Election funding (or, the lack thereof) is a critical problem in the United States, and one Votebeat talks about a lot. There have been similar efforts — like the Presidential Commission on Election Administration during the Obama administration, for example — but these have largely centered on best practices in elections rather than the foundational issue of resources.

This initiative is a collaboration between the Robert J. Dole Institute of Politics and the Edward M. Kennedy Institute for the United States Senate, led by Tammy Patrick — the chief executive officer for programs at the National Association of Election Officials.

Patrick pointed out that both institutes are named for politicians who “were well-known for their ability to get to the heart of the matter in a bipartisan way — by presenting a perspective that would be amenable and civil.” That seemed to lend itself to taking on election funding, which presents fewer obvious partisan roadblocks than voting policies such as vote by mail.

“For all of the challenges we have in the election administration field, so much of it comes back to the question of sufficient funding or the cadence of that funding,” said Patrick.

This, from a local elections official at the working group’s kick off event, explains it all: “We always joke around election equipment,” said Jamie Doss, the clerk in Saline County, Kansas. “If we could paint [election equipment] in Caterpillar yellow, and it be the same color as a motor grader…because most of our funding goes for roads.”

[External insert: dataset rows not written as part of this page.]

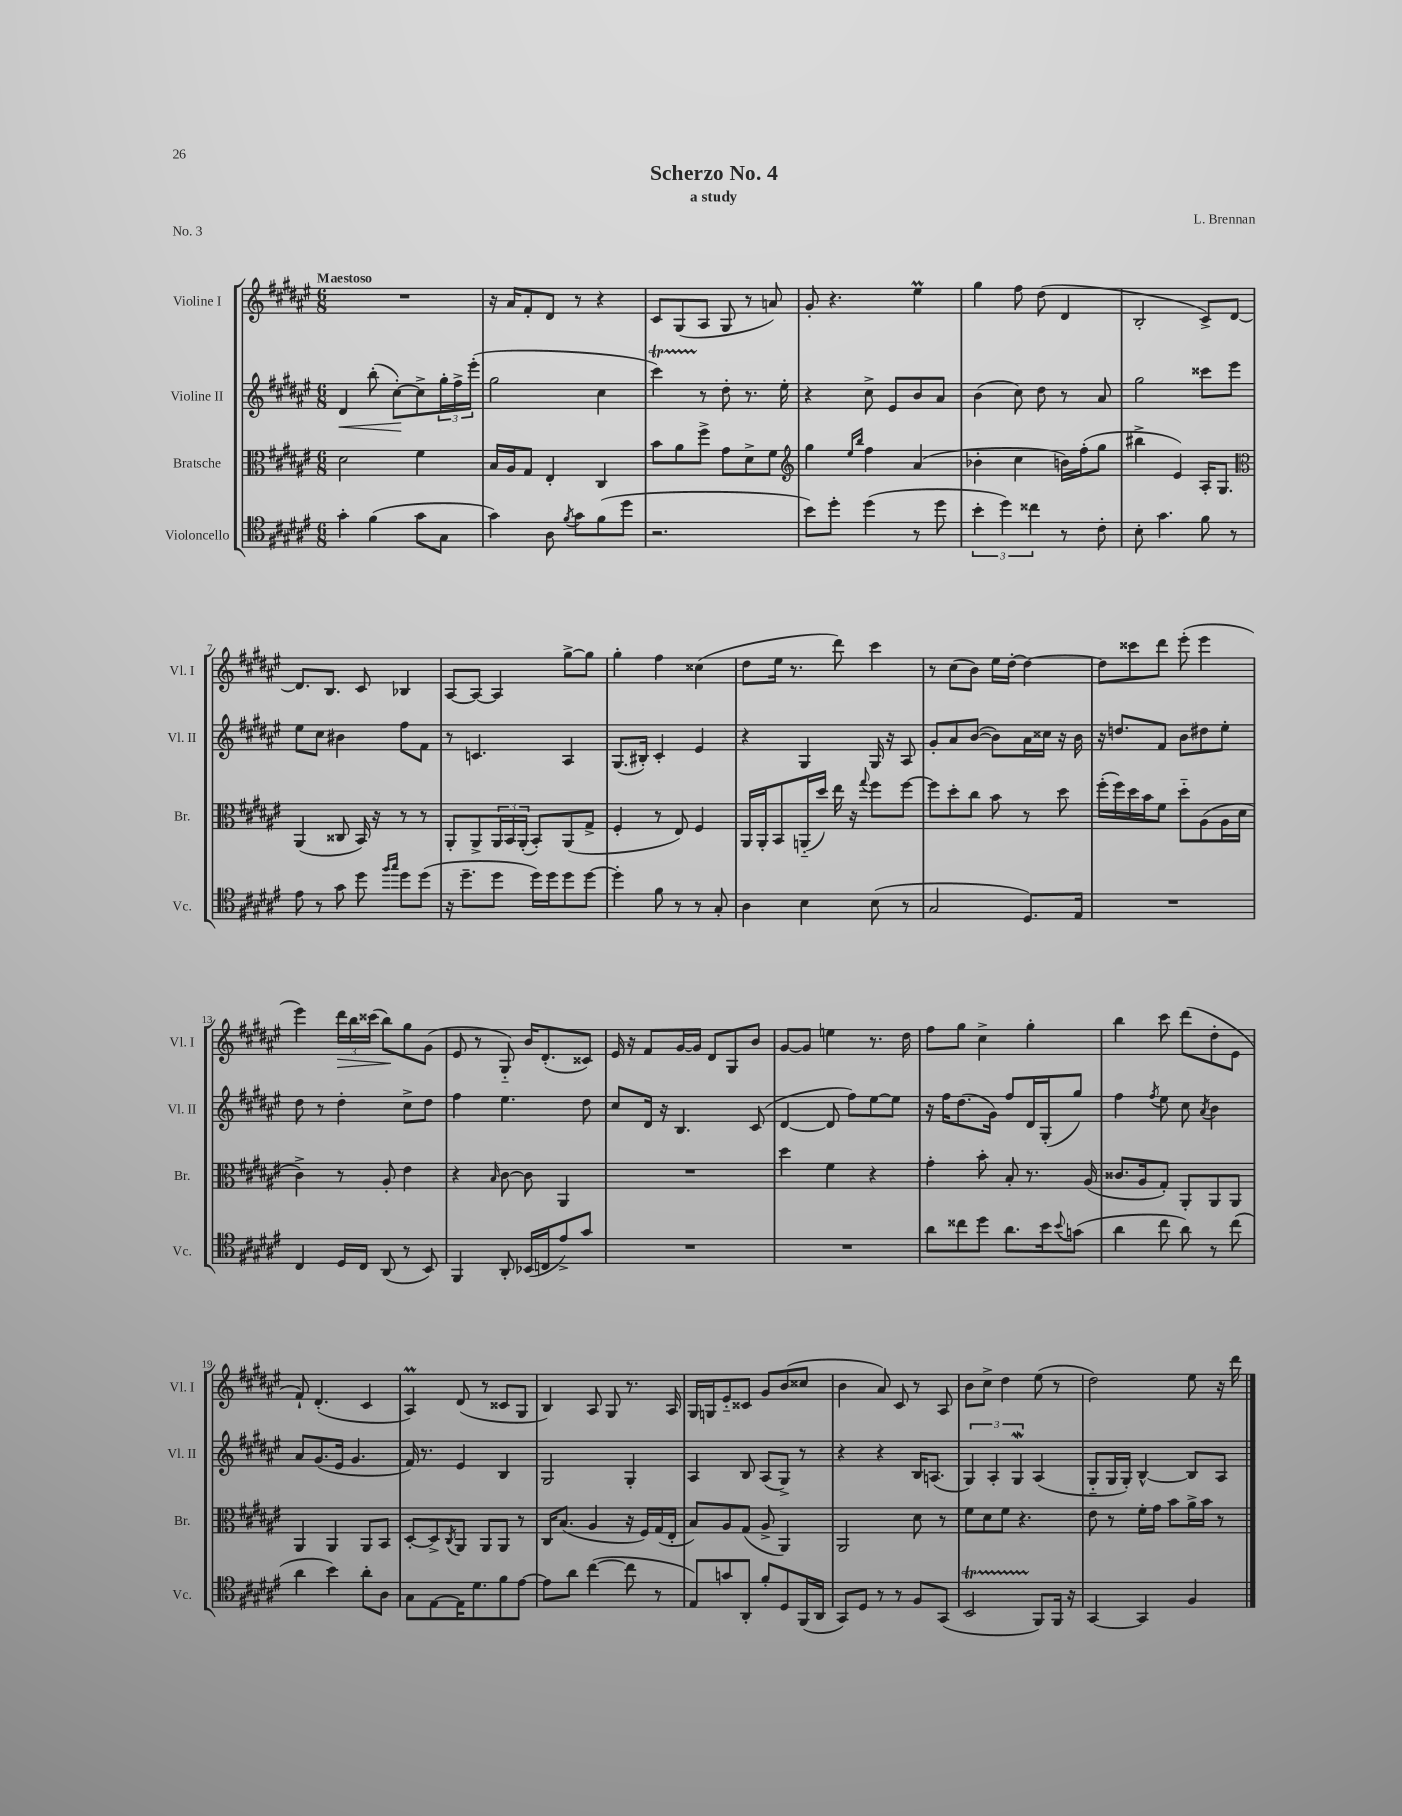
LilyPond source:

\header { title = "Scherzo No. 4" composer = "L. Brennan" subtitle = "a study" piece = "No. 3" }
<<
\new StaffGroup <<
\new Staff = "s0" \with { instrumentName = "Violine I" shortInstrumentName = "Vl. I" } {
    \clef treble \key fis \major \numericTimeSignature \time 6/8 \tempo "Maestoso"
    R2. |
    r16 ais'16 fis'8-. dis'8 r8 r4 |
    cis'8 gis8( ais8 gis8 r8 a'8) |
    gis'8-. r4. eis''4\prall |
    gis''4 fis''8 dis''8( dis'4 |
    b2-. cis'8->) dis'8~ |
    dis'8. b8. cis'8 bes4 |
    ais8~ ais8~ ais4 gis''8~-> gis''8 |
    gis''4-. fis''4 cisis''4( |
    dis''8 eis''16 r8. dis'''8) cis'''4 |
    r8 cis''8( b'8) eis''16 dis''16~-. dis''4~ |
    dis''8 cisis'''8 dis'''8 eis'''8-.( eis'''4 |
    eis'''4) \tuplet 3/2 { dis'''16\> b''16 cisis'''16( } b''8\!) gis''8 gis'8( |
    eis'8 r8 gis8-_) b'16 dis'8.-.( cisis'8) |
    eis'16 r16 fis'8 gis'16~ gis'16 dis'8 gis8 b'8 |
    gis'8~ gis'8 e''4 r8. dis''16 |
    fis''8 gis''8 cis''4-> gis''4-. |
    b''4 cis'''8 dis'''8( dis''8-. eis'8 |
    fis'8-!) dis'4.-.( cis'4 |
    ais4\prall) dis'8( r8 cisis'8 gis8 |
    b4) ais8 gis8 r8. ais16 |
    gis16 g16 eis'8-_ cisis'8 gis'8 b'8( cisis''8 |
    b'4 ais'8) cis'8 r8 ais8 |
    b'8 cis''8-> dis''4 eis''8( r8 |
    dis''2) eis''8 r16 dis'''16 \bar "|." |
}
\new Staff = "s1" \with { instrumentName = "Violine II" shortInstrumentName = "Vl. II" } {
    \clef treble \key fis \major \numericTimeSignature \time 6/8
    dis'4\< b''8-.( cis''8~-.\!) cis''8-> \tuplet 3/2 { gis''16-. fis''16-> eis'''16-.( } |
    gis''2 cis''4 |
    cis'''4\startTrillSpan) r8\stopTrillSpan dis''8-. r8. eis''16-. |
    r4 cis''8-> eis'8 b'8 ais'8 |
    b'4( cis''8) dis''8 r8 ais'8 |
    gis''2 cisis'''8 eis'''8 |
    eis''8 cis''8 bis'4 fis''8 fis'8 |
    r8 c'4. ais4 |
    gis8.( bis16-.) cis'4-. eis'4 |
    r4 gis4 gis16 r16 ais8 |
    gis'8-. ais'8 b'8~( b'8) ais'16 cisis''16 r16 b'16 |
    r16 d''8. fis'8 b'8 dis''8 eis''8-. |
    dis''8 r8 dis''4-. cis''8-> dis''8 |
    fis''4 eis''4. dis''8 |
    cis''8 dis'16 r16 b4. cis'8( |
    dis'4~ dis'8 fis''8) eis''8~ eis''8 |
    r16 fis''16 dis''8.( gis'16) fis''8 dis'16 gis16-.( gis''8) |
    fis''4 \acciaccatura { fis''8 } eis''8 cis''8 \acciaccatura { ais'8 } b'4 |
    ais'8 gis'8.( eis'16 gis'4. |
    fis'16) r8. eis'4 b4 |
    gis2 gis4-. |
    ais4 b8 ais8( gis8->) r8 |
    r4 r4 b16 a8.( |
    \tuplet 3/2 { gis4) ais4-. gis4\mordent } ais4( |
    gis8-_ gis16 gis16-.) b4~-^ b8 ais8 \bar "|." |
}
\new Staff = "s2" \with { instrumentName = "Bratsche" shortInstrumentName = "Br." } {
    \clef alto \key fis \major \numericTimeSignature \time 6/8
    dis'2 fis'4 |
    b16 ais16 gis8 eis4-. cis4 |
    b'8 ais'8 fis''8-> gis'8 dis'8-> fis'8 |
    \clef treble gis''4 \grace { eis''16 b''16 } fis''4 ais'4( |
    bes'4-. cis''4 b'16) fis''16-.( gis''8 |
    bis''4-> eis'4) ais16-. gis8. |
    \clef alto ais,4( cisis8 b,16) r16 r8 r8 |
    ais,8-. ais,8-> \tuplet 3/2 { ais,16 b,16 ais,16-.( } b,8-.) ais,8( gis8-> |
    fis4-. r8 eis8) fis4 |
    ais,16 ais,16-. b,8 a,16-_( dis''16) eis''16 r16 \appoggiatura { gis''8 } fis''8 fis''8~ |
    fis''8 dis''8-. cis''8 b'8 r8 dis''8 |
    fis''16-.( fis''16) dis''16 b'16 fis'8 dis''8-_ ais8( ais16 dis'16 |
    cis'4->) r8 ais8-. eis'4 |
    r4 \grace { b16 } cis'8~ cis'8 ais,4 |
    R2. |
    dis''4 fis'4 r4 |
    gis'4-. b'8-. b8-. r8. ais16( |
    cisis'8. ais16 gis8-.) ais,8-. ais,8 ais,8 |
    ais,4 ais,4 ais,8 b,8 |
    dis8~-. dis8-> \acciaccatura { cis8 } ais,8 ais,8 ais,8 r8 |
    cis16 b8.( ais4 r16 fis16) gis16( eis16-. |
    b8) ais8 gis8( ais8-> ais,4) |
    ais,2 dis'8 r8 |
    fis'8 dis'8 fis'8 r4. |
    eis'8 r8 fis'16-. gis'16 b'8 ais'16-> b'16 r8 \bar "|." |
}
\new Staff = "s3" \with { instrumentName = "Violoncello" shortInstrumentName = "Vc." } {
    \clef tenor \key fis \major \numericTimeSignature \time 6/8
    gis'4-. fis'4( gis'8 gis8 |
    gis'4) ais8 \acciaccatura { fis'8 } gis'8 fis'8( dis''8 |
    r2. |
    b'8) dis''8-. dis''4( r8 dis''8 |
    \tuplet 3/2 { b'4-. dis''4) cisis''4 } r8 cis'8-. |
    b8-. gis'4. fis'8 r8 |
    eis'8 r8 gis'8 dis''8 \grace { fis''16 gis''16 } dis''8 dis''8( |
    r16 dis''8.-- dis''8 dis''16) dis''16 dis''8 dis''8~ |
    dis''4-. fis'8 r8 r8 gis8-. |
    ais4 b4 b8( r8 |
    gis2 dis8.) eis16 |
    R2. |
    cis4 dis16 cis16 ais,8( r8 b,8) |
    fis,4 ais,8-. bes,16( c16 eis'8->) gis'8 |
    R2. |
    R2. |
    ais'8 cisis''8 dis''8 ais'8. b'16 \appoggiatura { b'8 } g'8( |
    ais'4 cis''8 ais'8) r8 cis''8( |
    ais'4 b'4) ais'8-. ais8 |
    gis8 eis8~ eis16 dis'8. fis'8 eis'8~ |
    eis'8 ais'8 cis''4~( cis''8 r8 |
    eis8) g'8 ais,8-. fis'8-. dis8 fis,16( ais,16 |
    gis,8) dis8 r8 r8 fis8 gis,8( |
    b,2\startTrillSpan fis,8\stopTrillSpan) fis,16 r16 |
    gis,4~ gis,4 fis4 \bar "|." |
}
>>
>>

The working group includes names that have appeared before in this newsletter: Mitchell Brown, Auburn University; Paul Gronke and Paul Mason, Reed College; Kathleen Hale, Auburn University; Martha Kropf, University of North Carolina; Zach Mohr, University of Kansas; Rachel Orey and Matt Weil, Bipartisan Policy Center; and Charles Stewart, Massachusetts Institute of Technology.

In a phone call, Audrey Coleman, director of the Robert J. Dole Institute of Politics, said that the two host institutes see themselves as “the conduit for the conversation” between academics and local election officials. Local elections officials, she said, will be consulted throughout the process to ensure that the final product is reflective of their needs.

The working group’s inaugural event took place in February in Kansas at the Dole Institute, and kicked off with Kansas Secretary of State Scott Schwab in conversation with Douglas County, Kansas, Election Officer Jamie Shew. The following day honed in on research and case studies in election funding and resource allocation — truly an election nerd’s holiday.

In Patrick’s mind, the project will be a success if their final report outlines the varying models for funding, and establishes some understanding of which is most sustainable and effective. Surprisingly, there’s little understanding of the most effective funding models for elections, and not much clarity on which funding models are most common.

Kansas — many of whose elections officials spoke at or were present for the event — presents an interesting example: The state has no part in funding local elections. Outside of irregular grants, counties bear those costs. But, across the country, funding models differ wildly. Sometimes states and municipalities reimburse the county on a per-voter basis for costs of administering elections, sometimes one does but not the other. Sometimes candidate filing fees are applied towards the cost of administering elections, and sometimes no filing fees are charged.

Patrick would also like the report to dispel certain myths the public has about who funds elections — like, for example, that the federal government reimburses states for running the presidential election or that counties dedicate a large portion of their budgets to the administration of elections. A few years ago, Auburn University political scientists conducted a study of NAEO members to see what portion of the county budget elections took up. The number came to 0.54 percent.

“So, one half of one percent!” said Patrick. “That’s insane.”